### TASK DIRECTIONS
Take each line from the material below that includes the string "center" and copy it.

### SOURCE MATERIAL
——
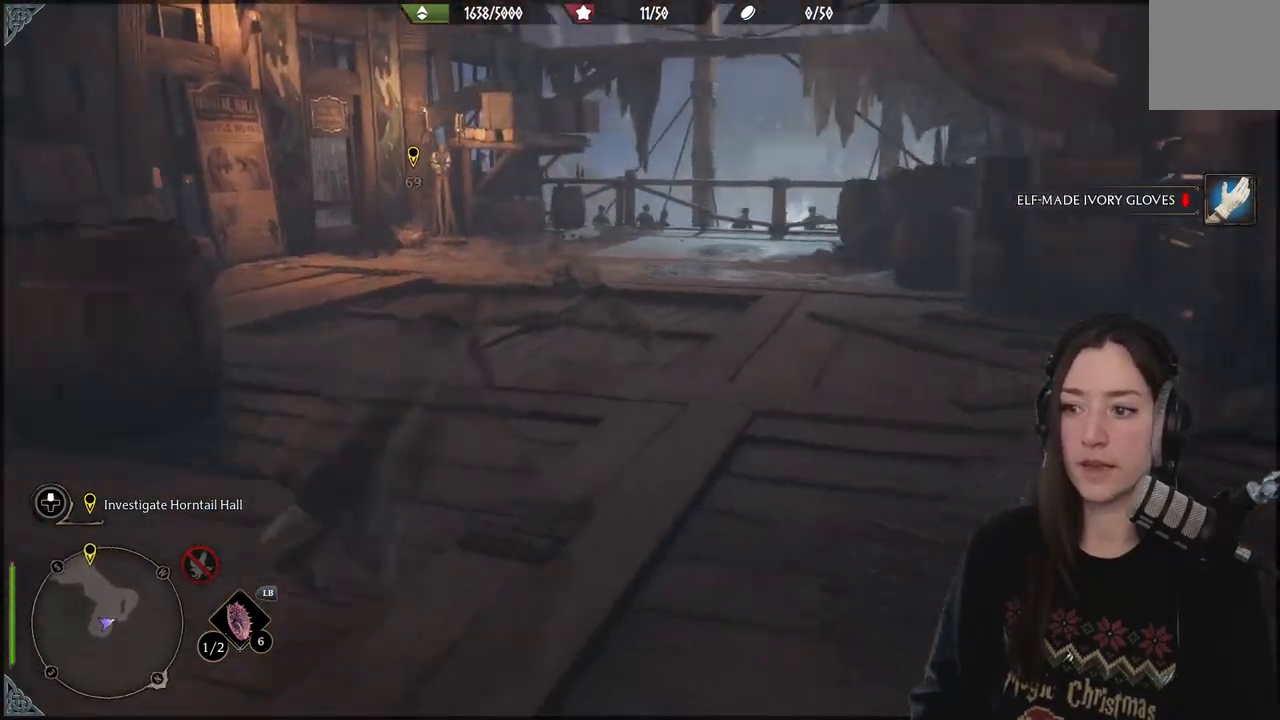
{"buttons": [], "left_stick": "up-right", "right_stick": "center", "events": []}
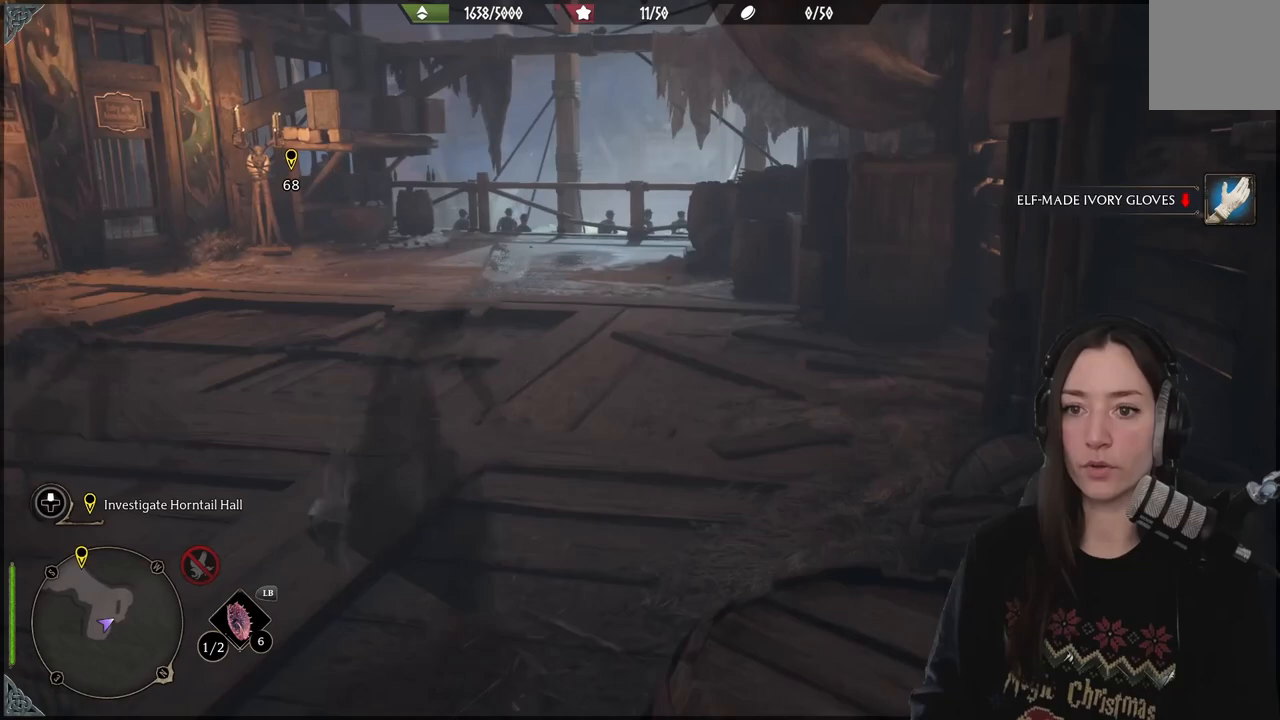
{"buttons": [], "left_stick": "up", "right_stick": "right", "events": [[50, "right_stick", "right"], [300, "left_stick", "up"]]}
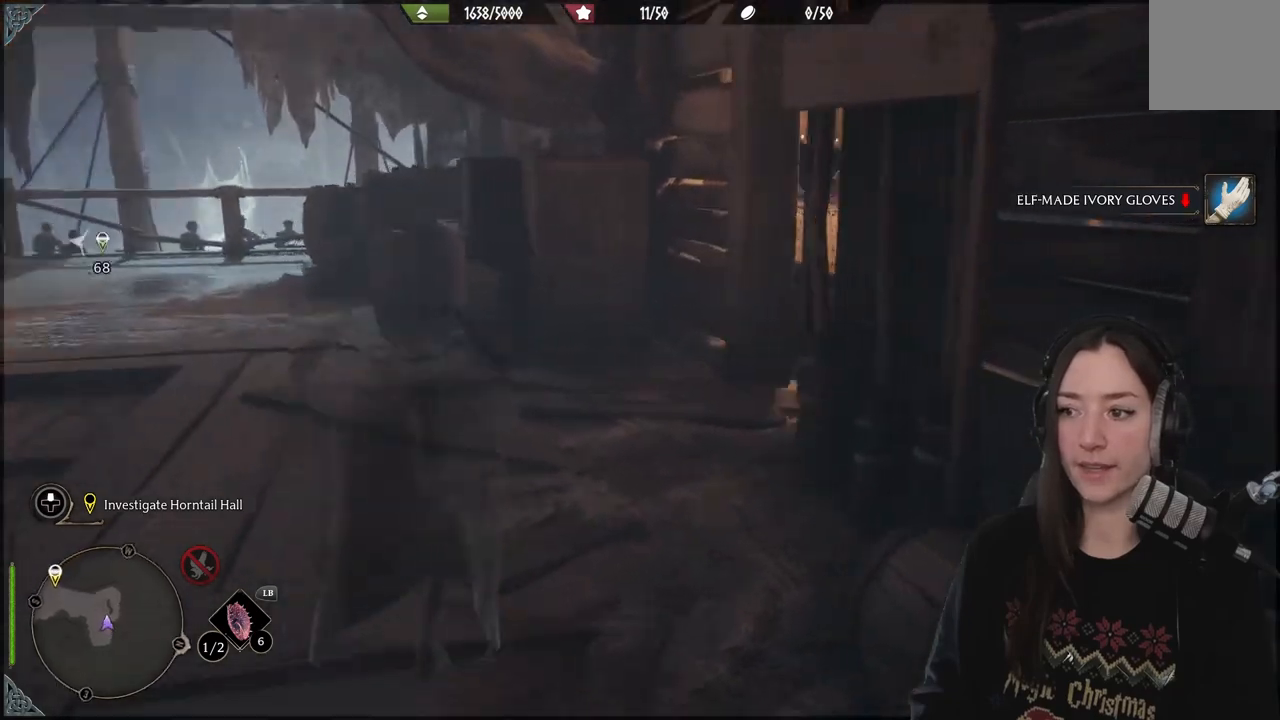
{"buttons": [], "left_stick": "up-right", "right_stick": "right", "events": [[267, "right_stick", "center"], [467, "left_stick", "up-right"], [467, "right_stick", "right"]]}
——
### EXERCISE ANSWER
{"buttons": [], "left_stick": "up-right", "right_stick": "center", "events": []}
{"buttons": [], "left_stick": "up-right", "right_stick": "right", "events": [[267, "right_stick", "center"], [467, "left_stick", "up-right"], [467, "right_stick", "right"]]}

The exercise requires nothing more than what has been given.